Survivor, if you haven’t seen the trailer, chronicles the story of SEAL Team 10’s somewhat disastrous Operation Red Wings, a 2005 mission with the objective of assassinating Taliban leader Ahmad Shah during the Afghanistan war.
Mark Wahlberg plays SO1 Marcus Luttrell, the titular Lone Survivor and author of the book on which the film is based, and his story is indeed an interesting, even uplifting one, and director Peter Berg shoots it with an apparent grittiness and shakiness that you would expect. Wahlberg plays haggard and weary well. Impassioned well. Sorrowful well.
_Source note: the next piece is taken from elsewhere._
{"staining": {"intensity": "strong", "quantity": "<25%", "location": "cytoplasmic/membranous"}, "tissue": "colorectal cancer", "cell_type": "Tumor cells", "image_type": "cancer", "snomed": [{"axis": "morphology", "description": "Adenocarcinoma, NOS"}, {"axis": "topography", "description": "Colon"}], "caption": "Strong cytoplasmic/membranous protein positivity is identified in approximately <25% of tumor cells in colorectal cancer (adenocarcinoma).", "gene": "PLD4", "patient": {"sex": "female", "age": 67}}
Taylor Kitsch, Emile Hirsch, Ben Foster, and Eric Bana, as his team, convey the sense of golden brotherhood that makes films like these sustainable. The story, while short, is compelling, and the second act of Wahlberg’s survival is an interesting twist. It’s a decent film, and if you’re in the mood for a good war drama, this is safe bet.
But…
What’s the point? This doesn’t need to be a political film; it doesn’t need to justify its war or its mission or, on the opposite end, attack it. And it doesn’t. Nor does it need to go far beyond what it does well, which is action. It’s not spectacular or very original, it even seems too polished in its sterile dirt. However, the biggest flaw, which nearly becomes an insult, at least to me, is what I want to describe as the film’s lack of faith in itself, but which I should really, if I’m being honest, is its pandering.
Certainly Lone Survivor is not the most aggressive film in its reverence for the characters, but it pokes and needles until its many nails pierce every slab of skin, and then, at the end, it drives each one in with a jackhammer.
The point I’m dancing around is that I don’t like being talked down to. No doubt Luttrell and his team were courageous, regardless of whether one agrees with their mission or not, but to tell the audience that they must respect and appreciate the sacrifice of these men diminishes their actions. Let the heroism on screen do that. Let their flaws and weaknesses make them human and thus make their accomplishments all the more significant. Yes, it also undermines the movie’s confidence in its message, but it also constantly reminds the audience that they are watching a movie. That what is up on screen is fiction, even if it’s based on a true story.
It’s a balance that every film of this type must find when portraying a real-life story, and Berg evidently feels that authenticity comes from a helicopter or a base on loan and under the watchful eye of the U.S. Armed Forces than, well, anything else.And in the end what you get is the letter of Luttrell and his men, not the spirit.